Kevin Flynn (Jeff Bridges) literally becomes a hacking program called Clu that with the help of Tron (a security program played by Bruce Boxleitner) and Yori (another computer program played by Cindy Morgan) must expose Sark's plans for domination. Sark (David Warner, who also plays Flynn's corrupt boss) is the command program whose ambition is to control the Pentagon, the Kremlin, and China.

Cold war paranoia, groundbreaking visual effects, and an admirable attempt to interpret the new paradigm of communication and security make Tron an absolute sci-fi classic.



1) The Matrix (1999)

It was just not possible that the most massive, accurate and elaborated hacking of the whole sci-fi genre would end up in another place of this list on hacker movies.

A history of hacking and counter-hacking between humans and machines, with deep and complex philosophical and religious themes that thanks to the Wachowski's narrative genius resulted in a fantastic blockbuster full of explosions, martial arts, and groundbreaking special effects. Mr. Anderson from hacker "nerd" to Neo a reality hacking superhero.

Already too much has been written about The Matrix, an absolute gem of cinema. It's time to rewatch it for the 40th time and enjoy it in the same way as in its premiere.

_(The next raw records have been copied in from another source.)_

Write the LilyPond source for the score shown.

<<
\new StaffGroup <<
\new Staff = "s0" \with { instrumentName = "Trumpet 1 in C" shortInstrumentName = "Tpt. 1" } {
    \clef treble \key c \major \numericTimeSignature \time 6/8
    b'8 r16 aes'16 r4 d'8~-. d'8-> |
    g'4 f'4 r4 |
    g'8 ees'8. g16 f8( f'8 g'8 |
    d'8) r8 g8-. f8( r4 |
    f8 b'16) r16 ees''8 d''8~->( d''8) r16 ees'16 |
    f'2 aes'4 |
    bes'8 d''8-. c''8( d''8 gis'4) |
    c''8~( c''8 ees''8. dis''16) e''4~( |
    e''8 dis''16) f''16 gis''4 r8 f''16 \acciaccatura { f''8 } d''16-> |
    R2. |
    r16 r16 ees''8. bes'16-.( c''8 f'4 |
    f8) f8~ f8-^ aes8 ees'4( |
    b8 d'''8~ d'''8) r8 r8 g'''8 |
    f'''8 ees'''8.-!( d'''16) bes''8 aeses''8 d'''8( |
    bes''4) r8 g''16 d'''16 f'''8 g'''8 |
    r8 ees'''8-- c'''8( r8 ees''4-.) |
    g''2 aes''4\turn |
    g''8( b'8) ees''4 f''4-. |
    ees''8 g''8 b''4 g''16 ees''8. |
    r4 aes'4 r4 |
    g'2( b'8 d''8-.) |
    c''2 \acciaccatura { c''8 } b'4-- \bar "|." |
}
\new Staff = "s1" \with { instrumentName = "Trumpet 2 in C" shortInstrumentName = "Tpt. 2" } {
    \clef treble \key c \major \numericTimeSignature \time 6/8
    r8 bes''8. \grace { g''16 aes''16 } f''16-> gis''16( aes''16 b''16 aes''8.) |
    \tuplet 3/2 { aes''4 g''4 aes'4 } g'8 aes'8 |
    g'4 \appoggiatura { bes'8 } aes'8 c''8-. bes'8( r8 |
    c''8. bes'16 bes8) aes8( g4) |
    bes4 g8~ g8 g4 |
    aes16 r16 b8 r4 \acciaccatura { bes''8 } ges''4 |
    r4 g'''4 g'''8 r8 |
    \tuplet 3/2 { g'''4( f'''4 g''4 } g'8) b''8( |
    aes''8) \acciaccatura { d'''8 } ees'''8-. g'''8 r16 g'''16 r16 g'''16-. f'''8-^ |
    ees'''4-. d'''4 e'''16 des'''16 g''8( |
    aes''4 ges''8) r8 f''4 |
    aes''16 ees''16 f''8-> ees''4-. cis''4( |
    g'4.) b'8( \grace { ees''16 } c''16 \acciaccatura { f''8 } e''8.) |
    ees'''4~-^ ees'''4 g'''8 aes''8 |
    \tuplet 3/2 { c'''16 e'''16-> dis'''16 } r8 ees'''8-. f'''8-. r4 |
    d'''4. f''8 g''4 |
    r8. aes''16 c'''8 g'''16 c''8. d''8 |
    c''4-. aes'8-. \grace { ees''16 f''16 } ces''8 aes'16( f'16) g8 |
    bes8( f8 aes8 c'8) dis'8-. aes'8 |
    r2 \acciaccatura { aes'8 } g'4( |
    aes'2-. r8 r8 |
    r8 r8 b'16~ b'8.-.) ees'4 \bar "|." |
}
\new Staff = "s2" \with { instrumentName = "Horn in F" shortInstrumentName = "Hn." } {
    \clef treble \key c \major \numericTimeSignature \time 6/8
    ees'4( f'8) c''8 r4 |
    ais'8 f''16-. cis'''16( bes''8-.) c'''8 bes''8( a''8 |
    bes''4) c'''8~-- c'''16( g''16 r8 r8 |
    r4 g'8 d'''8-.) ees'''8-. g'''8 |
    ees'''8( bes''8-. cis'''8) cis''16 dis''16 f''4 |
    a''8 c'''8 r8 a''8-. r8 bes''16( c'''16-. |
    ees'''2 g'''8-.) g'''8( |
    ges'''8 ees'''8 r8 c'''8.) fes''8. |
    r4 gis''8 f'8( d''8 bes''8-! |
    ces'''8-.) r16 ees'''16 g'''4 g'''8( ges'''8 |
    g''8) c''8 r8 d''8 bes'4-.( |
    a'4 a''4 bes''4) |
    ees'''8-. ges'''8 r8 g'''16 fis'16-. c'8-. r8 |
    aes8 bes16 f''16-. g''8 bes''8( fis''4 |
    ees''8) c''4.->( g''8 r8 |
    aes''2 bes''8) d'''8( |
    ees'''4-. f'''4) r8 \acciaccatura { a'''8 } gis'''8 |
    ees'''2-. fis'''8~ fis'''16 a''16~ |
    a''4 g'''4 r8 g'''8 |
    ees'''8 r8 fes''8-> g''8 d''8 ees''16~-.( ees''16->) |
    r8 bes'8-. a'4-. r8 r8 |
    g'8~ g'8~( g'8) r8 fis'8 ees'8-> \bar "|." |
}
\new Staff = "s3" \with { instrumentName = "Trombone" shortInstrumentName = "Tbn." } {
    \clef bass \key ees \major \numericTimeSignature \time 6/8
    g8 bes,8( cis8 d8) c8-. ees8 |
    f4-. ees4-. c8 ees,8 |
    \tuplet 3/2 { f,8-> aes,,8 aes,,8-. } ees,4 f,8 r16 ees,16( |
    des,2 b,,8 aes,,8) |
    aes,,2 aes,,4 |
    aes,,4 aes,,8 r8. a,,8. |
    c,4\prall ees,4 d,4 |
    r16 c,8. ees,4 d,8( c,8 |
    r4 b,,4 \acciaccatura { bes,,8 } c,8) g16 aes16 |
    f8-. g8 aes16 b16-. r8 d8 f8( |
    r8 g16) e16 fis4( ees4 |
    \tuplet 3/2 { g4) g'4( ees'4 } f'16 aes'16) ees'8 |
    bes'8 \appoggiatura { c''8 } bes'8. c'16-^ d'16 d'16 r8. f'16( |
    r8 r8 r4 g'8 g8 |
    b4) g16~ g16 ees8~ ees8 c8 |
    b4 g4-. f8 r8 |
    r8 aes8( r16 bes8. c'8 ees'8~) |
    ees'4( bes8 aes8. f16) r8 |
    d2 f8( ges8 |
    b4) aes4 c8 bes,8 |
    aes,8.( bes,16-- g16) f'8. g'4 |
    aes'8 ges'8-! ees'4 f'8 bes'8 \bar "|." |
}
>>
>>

As always, there are a handful of movies that could have entered the list. Among them are:

  • Antitrust (2001)
  • The Net (1995)
  • MI4: Ghost Protocol (2011)
  • Goldeneye (1995)
  • Snowden

However, our biggest audiovisual recommendation is, by far, the TV Show Mr. Robot. There is just no better, more real, and detailed portrait of hacking in cinema. Yes, it’s a TV show. But come on, it's 2017 and the barrier between TV and movies has been very blurry for a while now.